The senior lawyer issued a statement in response to the comments made by the BCI about his recent speech at the American Bar Association (ABA) India Conference 2023 held in New Delhi.

“It is rather unfortunate that my speech was taken completely out of context and has been misquoted in the media and on that basis the BCI has made certain comments. I wish somebody had duly heard my speech and seen its YouTube link (attached at the end of this statement) before making these unjustified comments,” Singhvi said.

He said his speech was on legal education and not at all on any aspect of the legal profession, both of which are regulated by the BCI.

“At no point of time in my speech, had I questioned or challenged the powers and jurisdiction of the BCI in relation to regulating legal education and legal profession,” he said.

According to some media reports, the BCI has assailed Singhvi’s reported statement and termed it baseless.

In his statement, Singhvi said, in the 20-minute speech that he delivered as a special address, he had focused on the broader challenges of legal education confronting India and how it can be addressed effectively.

He said he had devoted much of the speech on the specific reform initiatives that can be undertaken towards addressing the challenges of legal education.

“Whatever I have said in this regard resonates with the speeches and observations by the Chairman of the BCI and the Union Law Minister on many past occasions, including a recent statement in which an effort is being made by the BCI to revisit the functioning of nearly 500 law schools with a view to addressing mediocrity in legal education and promoting excellence in our law schools,” he said.

“As a senior member of the Bar, I fully recognise and appreciate the statutory powers, duties, responsibilities and obligations of the Bar Council of India to regulate legal education and legal profession.
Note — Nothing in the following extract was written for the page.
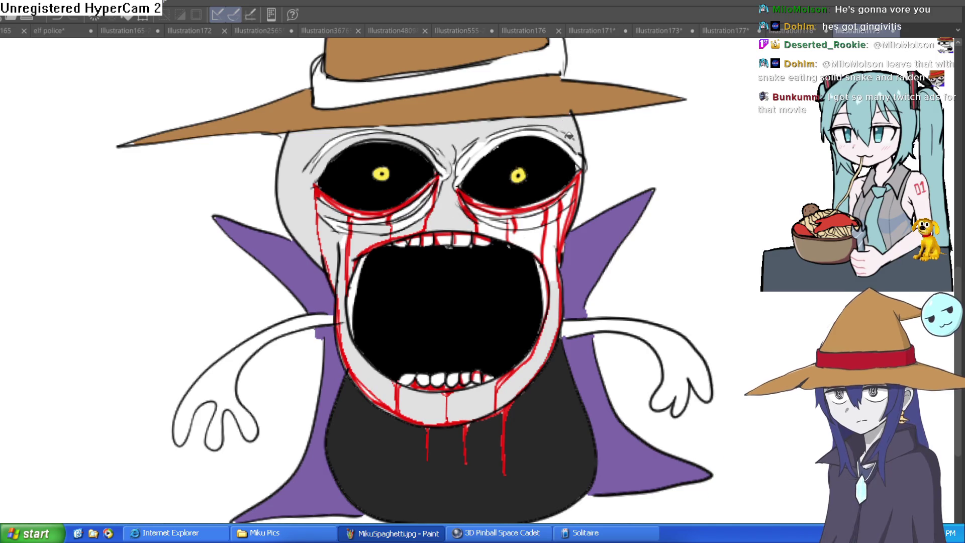
pyautogui.moveTo(489, 143); pyautogui.dragTo(459, 166)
I had no intention, nor was it my view to question these well-established powers of the BCI as a statutory regulator nor did I factually do so,” Singhvi said.

Singhvi said while the entire speech of 20 minutes had examined the role of institutional reforms in legal education, “towards the end of my speech, for merely 90 seconds, I made a reference to the reforms that can be initiated by the BCI itself in relation to the regulation of legal education.”

He said he had made a suggestion that an empowered, broad-based, separate committee of academicians, chief justices, eminent lawyers should be set up or an independent and autonomous national council for legal education and research, generally created by or under the auspices of the BCI for reimagining legal education.

“The most important part of this suggestion that seems to have been missed completely is that it clearly and unequivocally makes the point of this reform under the ambit of the BCI,” Singhvi said.

The senior advocate said he is indeed cognisant of the fact that BCI will have to lead the reforms relating to legal education and it is only appropriate that they are made responsible for the reforms.

“My concern in this speech and more generally in relation to legal education is as to how we can contribute to the development of a sound legal education ecosystem in India that will ultimately strengthen the quality of the Bar and the Bench – a purpose and vision that is very much in line with the vision of the Bar Council of India itself,” he said.

“Whatever observations that have been purportedly attributed to me (including the fundamentally erroneous and non-existent notion that I suggested that “BCI should be out of regulation of legal education and/or of the legal profession”) in the media are patently false and inaccurate,” Singhvi said.

On March 3, Chief Justice of India (CJI) D Y Chandrachud had said truth has become a “victim” in the age of false news and with the spread of social media, something which is said as a seed germinates into virtually a whole theory that can never be tested on the anvil of rationale science.

Justice Chandrachud was speaking at the American Bar Association India Conference 2023 here on the theme ‘Law in the age of Glocalisation: Convergence of India and the West’.